Barrena’s work has been shown in international institutions as Biennale di Venezia, Instituto Cervantes or Goethe-Institut at Berlin. He has collaborated with cultural centers as Matadero Madrid, Conde Duque or Medialab-Prado. His work has been published in different national press media such as El Pais, La Razón, El Diario de Madrid.
Irem Alpay (1997) became a founder member of the Young Museum Association in 2021, pioneered by Rahmi M. Koç Museum Ankara and Cin Ali Museum and was co-translator of the book 'Future of Museum and Gallery Design' by Routledge Publishing. Only recently graduated with a BA degree in History from Middle East Technical University in Ankara she started her Master's program in Archaeology and History of Arts at Koç University while working part-time as a researcher for museum design projects at Mithra Istanbul.
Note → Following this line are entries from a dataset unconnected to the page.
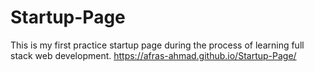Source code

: # Startup-Page
This is my first practice startup page during the process of learning full stack web development.
https://afras-ahmad.github.io/Startup-Page/
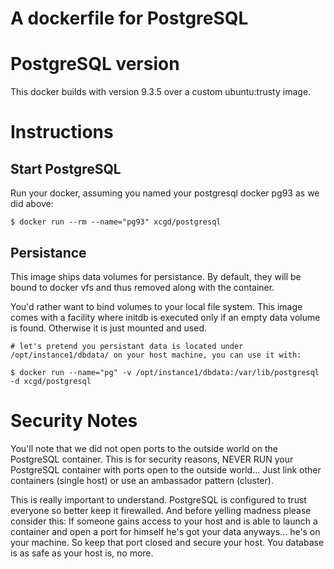 A dockerfile for PostgreSQL
====================================

PostgreSQL version
============

This docker builds with version 9.3.5 over a custom ubuntu:trusty image.

Instructions
=============

Start PostgreSQL
----------------

Run your docker, assuming you named your postgresql docker pg93 as we did above:

    $ docker run --rm --name="pg93" xcgd/postgresql

Persistance
-----------

This image ships data volumes for persistance. By default, they will be bound to docker vfs and thus removed along with the container.

You'd rather want to bind volumes to your local file system. This image comes with a facility where initdb is executed only if an empty data volume is found. Otherwise it is just mounted and used.

    # let's pretend you persistant data is located under /opt/instance1/dbdata/ on your host machine, you can use it with:

    $ docker run --name="pg" -v /opt/instance1/dbdata:/var/lib/postgresql -d xcgd/postgresql


Security Notes
==============

You'll note that we did not open ports to the outside world on the PostgreSQL container. This is for security reasons, NEVER RUN your PostgreSQL container with ports open to the outside world... Just link other containers (single host) or use an ambassador pattern (cluster).

This is really important to understand. PostgreSQL is configured to trust everyone so better keep it firewalled. And before yelling madness please consider this: If someone gains access to your host and is able to launch a container and open a port for himself he's got your data anyways... he's on your machine. So keep that port closed and secure your host. You database is as safe as your host is, no more.

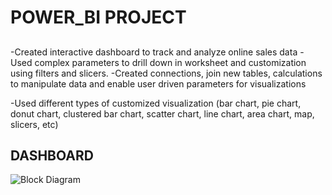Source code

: # POWER_BI PROJECT

## 
-Created interactive dashboard to track and analyze online sales data
-Used complex parameters to drill down in worksheet and customization using filters and slicers.
-Created connections, join new tables, calculations to manipulate data and enable user driven parameters for visualizations

-Used different types of customized visualization (bar chart, pie chart, donut chart, clustered bar chart, scatter chart, line chart, area chart, map, slicers, etc)


## DASHBOARD
![Block Diagram](assets/Photos/Block_diagram.jpg)

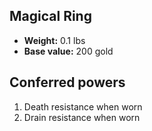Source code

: ## Magical Ring

- **Weight:** 0.1 lbs
- **Base value:** 200 gold

## Conferred powers

1. Death resistance when worn
2. Drain resistance when worn
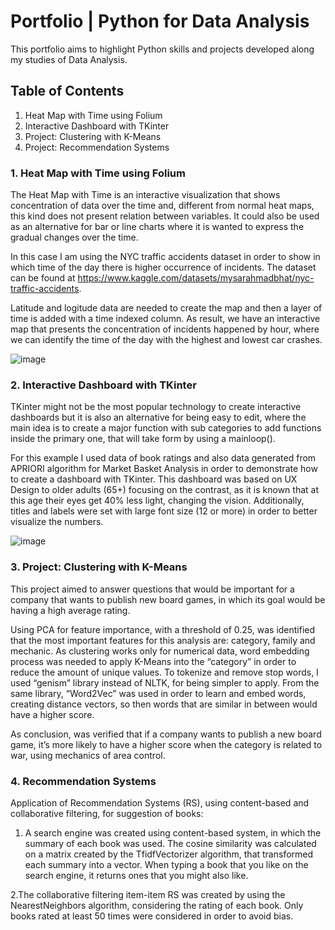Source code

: # Portfolio | Python for Data Analysis
This portfolio aims to highlight Python skills and projects developed along my studies of Data Analysis.

## Table of Contents
1. Heat Map with Time using Folium
2. Interactive Dashboard with TKinter
3. Project: Clustering with K-Means
4. Project: Recommendation Systems

### 1. Heat Map with Time using Folium
 The Heat Map with Time is an interactive visualization that shows concentration of data over the time and, different from normal heat maps, this kind does not present relation between variables. It could also be used as an alternative for bar or line charts where it is wanted to express the gradual changes over the time.
 
 In this case I am using the NYC traffic accidents dataset in order to show in which time of the day there is higher occurrence of incidents. The dataset can be found at https://www.kaggle.com/datasets/mysarahmadbhat/nyc-traffic-accidents.
 
 Latitude and logitude data are needed to create the map and then a layer of time is added with a time indexed column. As result, we have an interactive map that presents the concentration of incidents happened by hour, where we can identify the time of the day with the highest and lowest car crashes. 
 
![image](https://user-images.githubusercontent.com/102151691/228522777-f0bcef81-33c6-4781-8aa1-c0338e6badbb.png)

 
 ### 2. Interactive Dashboard with TKinter
 TKinter might not be the most popular technology to create interactive dashboards but it is also an alternative for being easy to edit, where the main idea is to create a major function with sub categories to add functions inside the primary one, that will take form by using a mainloop().
 
 For this example I used data of book ratings and also data generated from APRIORI algorithm for Market Basket Analysis in order to demonstrate how to create a dashboard with TKinter. This dashboard was based on UX Design to older adults (65+) focusing on the contrast, as it is known that at this age their eyes get 40% less light, changing the vision. Additionally, titles and labels were set with large font size (12 or more) in order to better visualize the numbers.
 
![image](https://user-images.githubusercontent.com/102151691/228522824-f391c510-bb35-4487-a2c6-658291296d8e.png)

### 3. Project: Clustering with K-Means
 This project aimed to answer questions that would be important for a company that wants to publish new board games, in which its goal would be having a high average rating.
 
 Using PCA for feature importance, with a threshold of 0.25, was identified that the most important features for this analysis are: category, family and mechanic. As clustering works only for numerical data, word embedding process was needed to apply K-Means into the “category” in order to reduce the amount of unique values. To tokenize and remove stop words, I used “genism” library instead of NLTK, for being simpler to apply. From the same library, “Word2Vec” was used in order to learn and embed words, creating distance vectors, so then words that are similar in between would have a higher score. 
 
 As conclusion, was verified that if a company wants to publish a new board game, it’s more likely to have a higher score when the category is related to war, using mechanics of area control.

 ### 4. Recommendation Systems
 Application of Recommendation Systems (RS), using content-based and collaborative filtering, for suggestion of books:
 
 1. A search engine was created using content-based system, in which the summary of each book was used. The cosine similarity was calculated on a matrix created by the TfidfVectorizer algorithm, that transformed each summary into a vector. When typing a book that you like on the search engine, it returns ones that you might also like.
    
 2.The collaborative filtering item-item RS was created by using the NearestNeighbors algorithm, considering the rating of each book. Only books rated at least 50 times were considered in order to avoid bias.


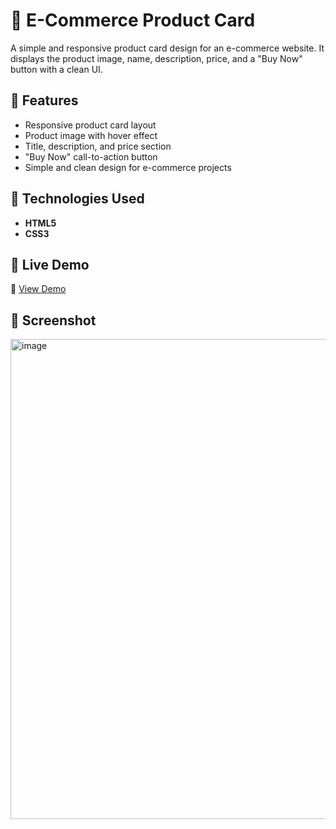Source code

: # 🛒 E-Commerce Product Card  

A simple and responsive product card design for an e-commerce website. It displays the product image, name, description, price, and a "Buy Now" button with a clean UI.  

## 📌 Features  
- Responsive product card layout  
- Product image with hover effect  
- Title, description, and price section  
- "Buy Now" call-to-action button  
- Simple and clean design for e-commerce projects  

## 📂 Technologies Used  
- **HTML5**  
- **CSS3**  

## 🚀 Live Demo  
🔗 [View Demo](https://techhassan06.github.io/E-CommerceProductCard/) 

## 📸 Screenshot  
 <img width="1361" height="768" alt="image" src="https://github.com/user-attachments/assets/1a69382b-0fcf-4054-b1ca-cdab3bf55d93" />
Mithra Istanbul provides services in the whole or separately for each business scope, starting from the idea stage of museums and cultural exhibitions, in the collection management, content development, design, publication, education, and event development stages.
Nathan Twentyman (1999) began his career in the arts as a participant in a co-creation project with a London-based organisation Livity. Nathan was given the opportunity to curate an art installation, music stage and marketplace run by young artists. The central theme of the project was a representation of young people in London. Livity also provided various other opportunities for working in creative fields, including Emerge. Nathan became part of a small panel for this city-wide festival that helped the producers workshop some ideas and give feedback before the programme started, witnessing the impact of co-creation.
Following this, he followed an Arts Management apprenticeship with the Barbican’s Creative Learning team. Here, Nathan worked with charities and organisations to help improve access to the arts for those who are experiencing some type of disadvantage, such as financial or physical.